China Telecom Corp., China's largest fixed-line operator by subscribers, was making emergency repairs on Friday to undersea cables damaged by the earthquake, the state-run Xinhua news agency reported. The company said submarine fiber-optic cables connecting Japan and North America and a Pacific Crossing 1 cable near the city of Kitaibaraki, in Japan's northern Ibaraki Prefecture, were malfunctioning.
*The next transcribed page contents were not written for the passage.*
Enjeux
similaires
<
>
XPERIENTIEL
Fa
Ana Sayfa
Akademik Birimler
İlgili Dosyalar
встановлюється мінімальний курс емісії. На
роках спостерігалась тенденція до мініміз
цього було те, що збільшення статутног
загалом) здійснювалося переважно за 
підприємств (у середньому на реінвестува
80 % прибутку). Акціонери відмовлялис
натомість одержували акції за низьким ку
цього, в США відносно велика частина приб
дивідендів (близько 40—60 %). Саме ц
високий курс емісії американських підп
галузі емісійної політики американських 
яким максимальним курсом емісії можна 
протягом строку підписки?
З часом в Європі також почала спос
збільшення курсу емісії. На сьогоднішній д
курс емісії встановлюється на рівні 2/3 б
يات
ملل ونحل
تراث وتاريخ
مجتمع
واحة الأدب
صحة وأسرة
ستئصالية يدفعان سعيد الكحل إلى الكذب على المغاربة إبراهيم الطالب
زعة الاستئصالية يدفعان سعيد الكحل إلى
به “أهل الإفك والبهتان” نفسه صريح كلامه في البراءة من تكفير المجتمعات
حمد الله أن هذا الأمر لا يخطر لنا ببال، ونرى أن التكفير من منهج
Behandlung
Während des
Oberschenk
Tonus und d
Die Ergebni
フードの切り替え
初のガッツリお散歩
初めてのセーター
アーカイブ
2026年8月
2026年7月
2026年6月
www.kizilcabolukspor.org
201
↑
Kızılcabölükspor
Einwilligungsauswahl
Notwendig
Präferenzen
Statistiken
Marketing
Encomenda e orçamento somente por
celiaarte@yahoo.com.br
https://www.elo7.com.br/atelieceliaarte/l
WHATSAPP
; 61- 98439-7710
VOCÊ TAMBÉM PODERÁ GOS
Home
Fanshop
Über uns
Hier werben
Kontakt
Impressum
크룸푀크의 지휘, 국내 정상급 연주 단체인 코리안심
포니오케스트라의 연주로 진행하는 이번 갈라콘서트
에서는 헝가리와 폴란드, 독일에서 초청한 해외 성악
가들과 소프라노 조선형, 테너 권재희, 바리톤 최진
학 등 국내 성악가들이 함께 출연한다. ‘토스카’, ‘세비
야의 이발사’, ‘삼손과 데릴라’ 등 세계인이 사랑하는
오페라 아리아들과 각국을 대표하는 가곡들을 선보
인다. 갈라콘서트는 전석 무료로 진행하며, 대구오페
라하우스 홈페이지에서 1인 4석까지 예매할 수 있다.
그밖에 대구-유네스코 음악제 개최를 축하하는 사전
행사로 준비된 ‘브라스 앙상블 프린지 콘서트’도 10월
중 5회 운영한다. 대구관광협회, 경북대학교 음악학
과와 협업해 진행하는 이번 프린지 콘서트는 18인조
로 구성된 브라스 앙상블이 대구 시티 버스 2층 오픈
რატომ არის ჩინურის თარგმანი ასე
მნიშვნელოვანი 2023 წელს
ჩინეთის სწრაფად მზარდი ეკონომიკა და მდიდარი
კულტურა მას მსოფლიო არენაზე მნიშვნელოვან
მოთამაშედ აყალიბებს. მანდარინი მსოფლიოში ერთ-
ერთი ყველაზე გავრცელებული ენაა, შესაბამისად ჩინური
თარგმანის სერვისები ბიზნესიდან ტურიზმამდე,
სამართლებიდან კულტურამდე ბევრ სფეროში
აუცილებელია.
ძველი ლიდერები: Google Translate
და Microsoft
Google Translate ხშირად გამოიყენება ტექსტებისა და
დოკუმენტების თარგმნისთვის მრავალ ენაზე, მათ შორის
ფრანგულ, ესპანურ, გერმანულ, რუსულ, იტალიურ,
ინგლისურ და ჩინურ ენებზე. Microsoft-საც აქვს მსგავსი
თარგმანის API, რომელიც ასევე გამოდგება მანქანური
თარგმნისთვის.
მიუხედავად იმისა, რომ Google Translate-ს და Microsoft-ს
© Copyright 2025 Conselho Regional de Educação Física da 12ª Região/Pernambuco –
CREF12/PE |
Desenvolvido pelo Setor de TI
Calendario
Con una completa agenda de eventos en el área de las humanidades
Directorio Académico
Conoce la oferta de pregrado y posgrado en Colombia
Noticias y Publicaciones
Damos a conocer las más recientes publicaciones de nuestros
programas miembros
A China Telecom spokeswoman wasn't immediately available to comment on Monday on the status of the repairs.
China Mobile Ltd., the world's largest mobile carrier by accounts, said most of the company's services are operating normally despite a surge in calls to Japan, Xinhua reported.
Telecom operator China Unicom Ltd. said most of its circuits had been repaired but cited connection problems with the network of Japan's NTT Communications, Xinhua reported.
Several companies said they avoided significant service disruptions by rerouting data traffic, including South Korean telecom operator KT Corp., which said a cable that is part of the Japan-U.S. Cable Network was cut; SK Telink Corp., an affiliate of South Korean operator SK Telecom Co.; and Globe Telecom Inc. of the Philippines.
Also in the Philippines, Bayan Telecommunications Inc. said the quake disrupted some of its digital-subscriber-line services. "Forty percent of our total capacity was affected.but we expect all to normalize within the day," said Bayan vice president for corporate brand and communications John Rojo.
Some operators were unaffected. A spokeswoman for Australian operator Telstra Corp. said none of the company's undersea cable infrastructure was damaged.
More than 5,000 people have been confirmed dead or missing because of the quake and ensuing tsunami, according to Kyodo News. Japanese Prime Minister Naoto Kan has called the earthquake and its aftermath the biggest crisis in Japan's post-war history.